Aunque los médicos pueden intentar palpar los signos de agrandamiento del bazo durante los exámenes físicos, la práctica tiene solo un 27 a 58 por ciento de precisión para detectar un bazo verdaderamente agrandado. Por lo tanto, la incapacidad de sentir un bazo agrandado no debe usarse para descartar la probabilidad de mononucleosis infecciosa.

Complicaciones

Aunque la rotura esplénica espontánea es una complicación poco común y se estima que ocurre en un 0,1 a un 0,5 por ciento de los casos de mononucleosis, sigue siendo una preocupación grave. El bazo es vulnerable a roturas dentro de las primeras tres o cuatro semanas de síntomas, independientemente del tamaño del bazo. Por lo tanto, los atletas deben reanudar solo actividades ligeras sin contacto después de tres semanas de síntomas y retrasar los deportes de contacto hasta siete semanas o más, según el tipo de deporte. Las actividades asociadas con el esfuerzo abdominal, como remar o levantar pesas, deberían merecer consideraciones adicionales, según el artículo.

Algunos estudios sugirieron que la mononucleosis infecciosa aguda y el virus de Epstein-Barr pueden alterar o deteriorar permanentemente la respuesta inmune.
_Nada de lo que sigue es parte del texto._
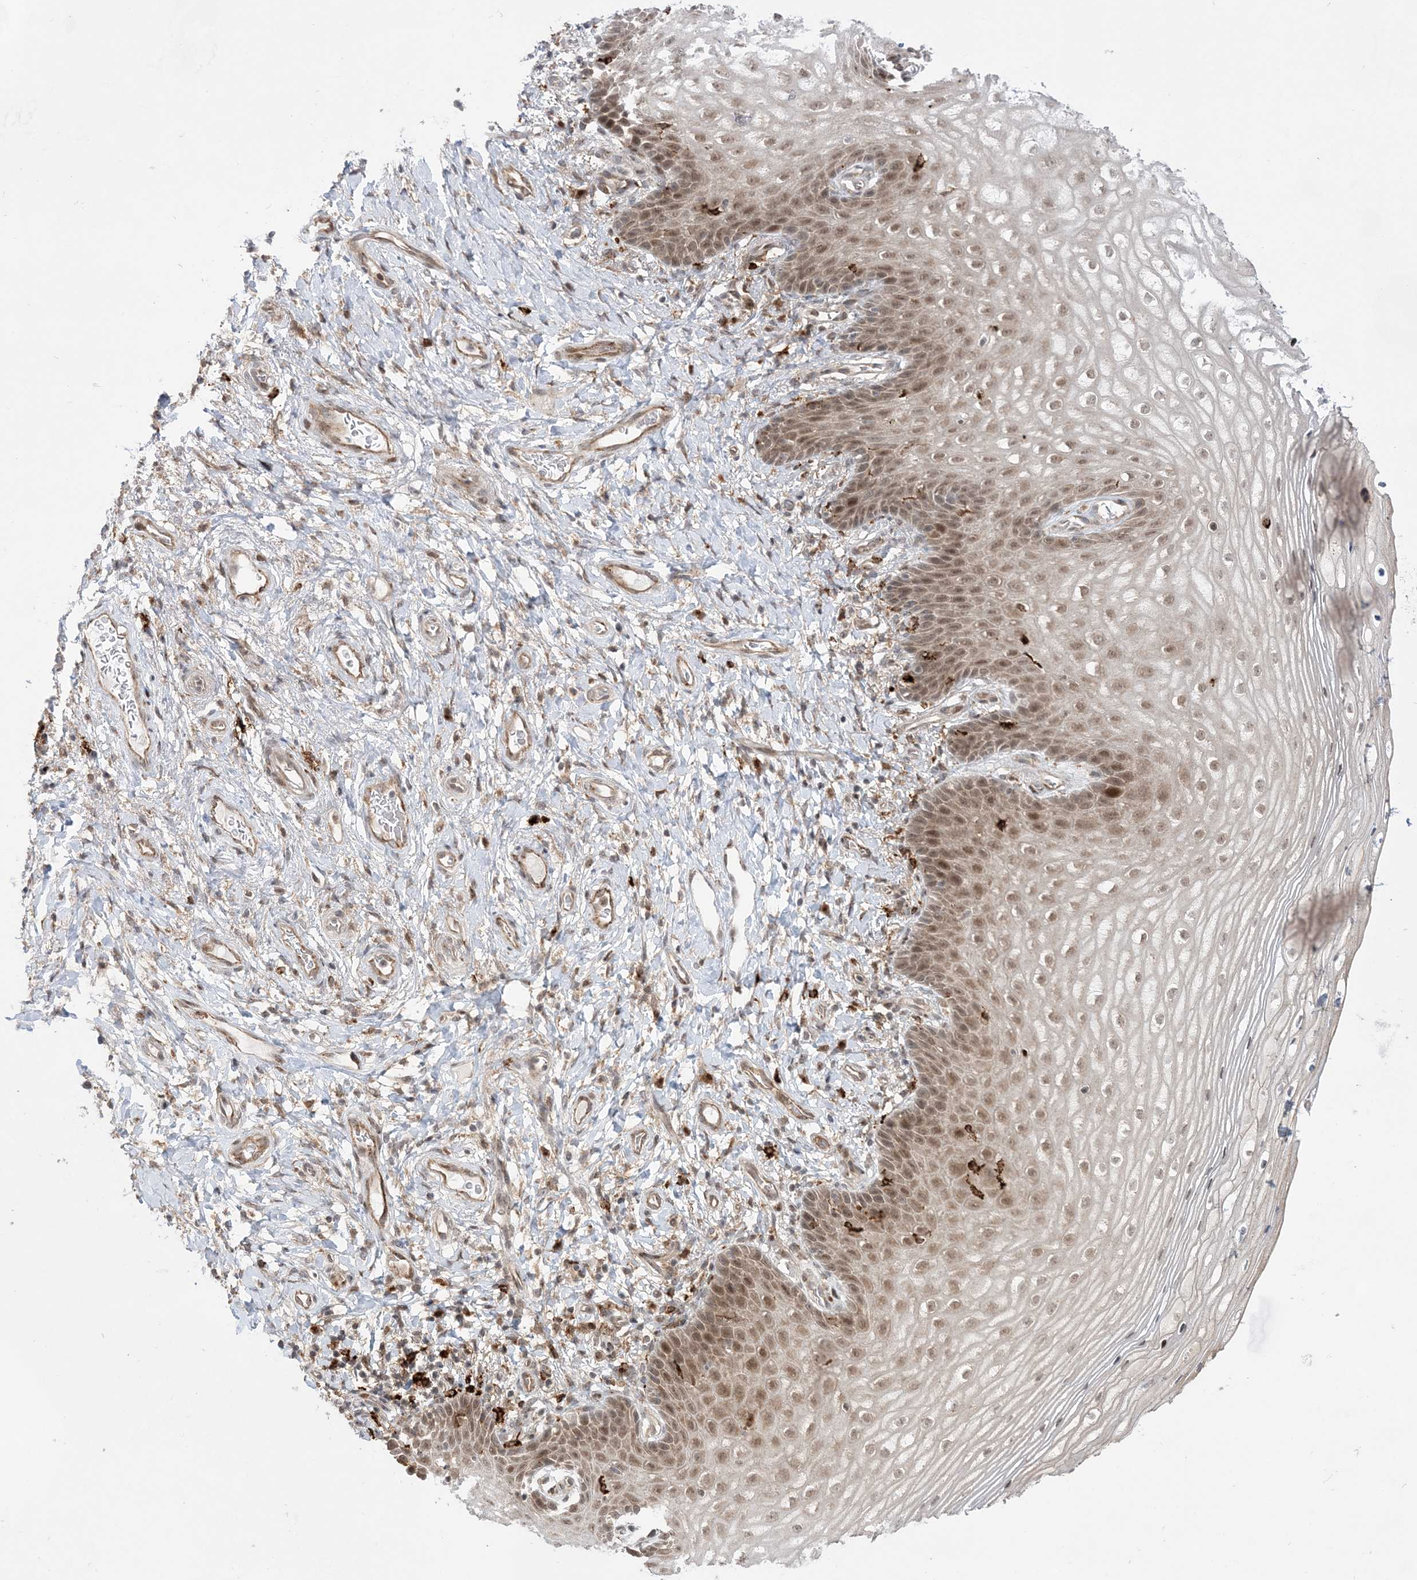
{"staining": {"intensity": "moderate", "quantity": "25%-75%", "location": "nuclear"}, "tissue": "vagina", "cell_type": "Squamous epithelial cells", "image_type": "normal", "snomed": [{"axis": "morphology", "description": "Normal tissue, NOS"}, {"axis": "topography", "description": "Vagina"}], "caption": "Approximately 25%-75% of squamous epithelial cells in unremarkable human vagina show moderate nuclear protein expression as visualized by brown immunohistochemical staining.", "gene": "ANAPC15", "patient": {"sex": "female", "age": 60}}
Un estudio danés de 2007 examinó la posible correlación entre la esclerosis múltiple y la mononucleosis infecciosa y descubrió que el riesgo de esclerosis múltiple se duplicó entre quienes habían sido infectados con mononucleosis. Sin embargo, el estudio también señala que más del 90 por ciento de los adultos sanos están infectados con el virus de Epstein-Barr, un número muy por debajo del número de personas con esclerosis múltiple, y por lo tanto, la infección por sí sola claramente no es suficiente para causar esclerosis múltiple. Se necesitarán más estudios para desenredar esta correlación.

Tratamientos

La mayoría de los tratamientos para la mononucleosis infecciosa tienen como objetivo reducir los síntomas. El dolor de garganta se puede aliviar con gárgaras de agua salada, pastillas para la garganta y aerosoles anestésicos. Los pacientes que quieran tomar analgésicos, sin embargo, deben evitar el acetaminofén para evitar estresar el hígado. Los corticosteroides pueden ser útiles para tratar complicaciones como hinchazón severa de la garganta y las amígdalas.

Aunque la mononucleosis infecciosa es causada por un virus, los medicamentos antivirales como el aciclovir, no han demostrado ser particularmente efectivos. Un metanálisis de cinco ensayos controlados aleatorios en los que participaron 339 pacientes no logró ver beneficios significativos del fármaco en comparación con el placebo. Se pueden usar antibióticos si el paciente también tiene faringitis estreptocócica, aunque la ampicilina o la amoxicilina podrían provocar erupciones cutáneas.